In the databricks ingestion source, it looks like the

include_metastore

flag is deprecated and will always be "false" in the future. Isn't metastore necessary to guarantee dataset URNs are unique?

quiet-computer-34771

03/13/2024, 4:29 PM

UI/CLI: UI Version: 0.13.0 Source: MSSQL inside Amazon AWS (yes, I know the system account constraint) MSSQL tables and views come in just fine. View lineage, however, is not shown. I found a question about this that was last updated 10 months ago but the suggested link for API/SDK reference is dead. What is the solution for supporting View lineage?

little-painter-30105

03/13/2024, 6:45 PM

Hi Team, We have Datahub integrated with Airflow + Snowflake + dbt + tableau. I am trying to do some custom metadata updates using graphql API. Currently airflow DAG owner name is flowing from DAG to Datahub. For all DAGs/Tasks, we want to keep a different owner name in Airflow UI, but it should be updated to

ldap

user name (datahub signed in user) in Datahub . How can I just update Airflow owner name in Datahub (keeping different Airflow owner in Airflow UI) ? Is there a way we can update using API calls or ingestion in Datahub?

sparse-arm-36740

03/13/2024, 8:19 PM

Hi Team, Does DataHub collect the table constraint information from ingested tables? For example, TABLE1 from a Postgres Database with a primary key of 'my_id' and a foreign key of 'some_other_id' from TABLE2. If so I am unable to find it.
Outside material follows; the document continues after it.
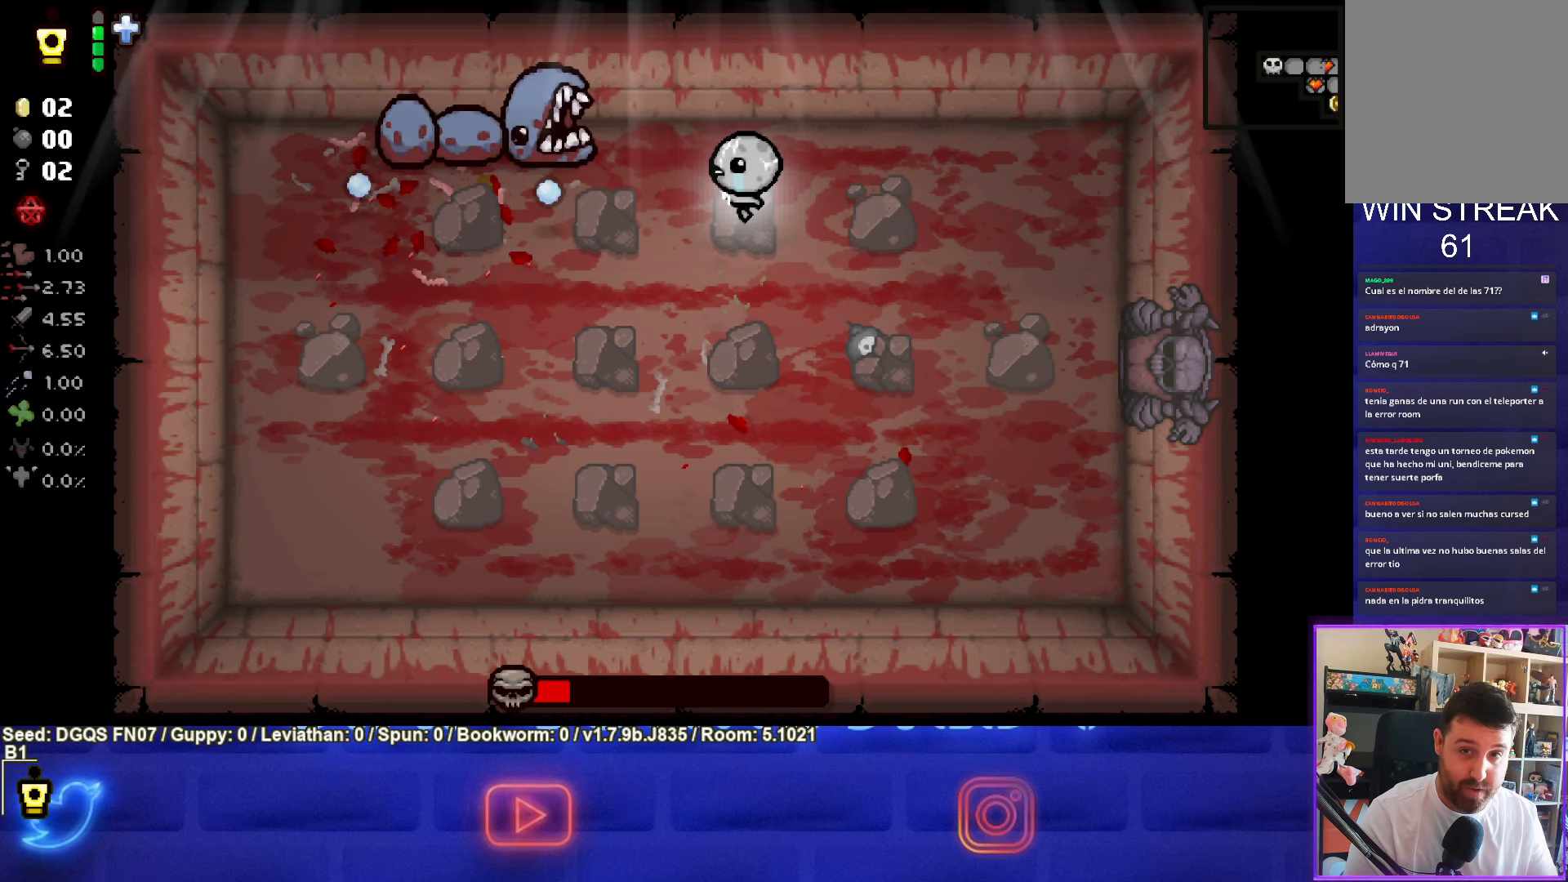
{"buttons": ["TRIANGLE"], "left_stick": "center", "events": [[150, "TRIANGLE", "down"]]}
Can anyone tell me if it is displayed in the UI? Can I get it from one of the APIs? Any help is appreciated!

plus1 1

microscopic-twilight-7661

03/14/2024, 10:37 AM

Hi Everyone, Is there a way to ingest LookML using UI without providing GitHub Deploy key in plaintext? I've tried to add the key as a secret but that results in an error (debug logs in thread). I am able to ingest the metadata if I provide the key in plaintext. We are using Datahub v0.12.1 and ingesting the metadata through UI.

victorious-lizard-36455

03/14/2024, 11:10 AM

Hi Everyone Ingesting Snowflake metadata into DataHub does not currently offer visibility into the fields within columns of the Variant type. This limitation affects the ability to catalog and search nested fields stored in semi-structured data formats like JSON within Variant columns. Is there any way to access nested fields in the DataHub catalog?

glamorous-area-45109

03/14/2024, 4:09 PM

Hi all, I need to tag BigQuery datasets with the layer they belong to. For this I am employing pattern_add_dataset_tags.

transformers:

- type: "pattern_add_dataset_tags"

config:

replace_existing: true

tag_pattern:

rules:

".*common.*": ["urn:li:tag:tag:layer:common"]

".*core.*": ["urn:li:tag:layer:core"]

".*consumption.*": ["urn:li:tag:layer:consumption"]

However, this is only tagging me the tables and views inside the dataset. Is there any way to only tag the datasets and not the tables and views? Thanks!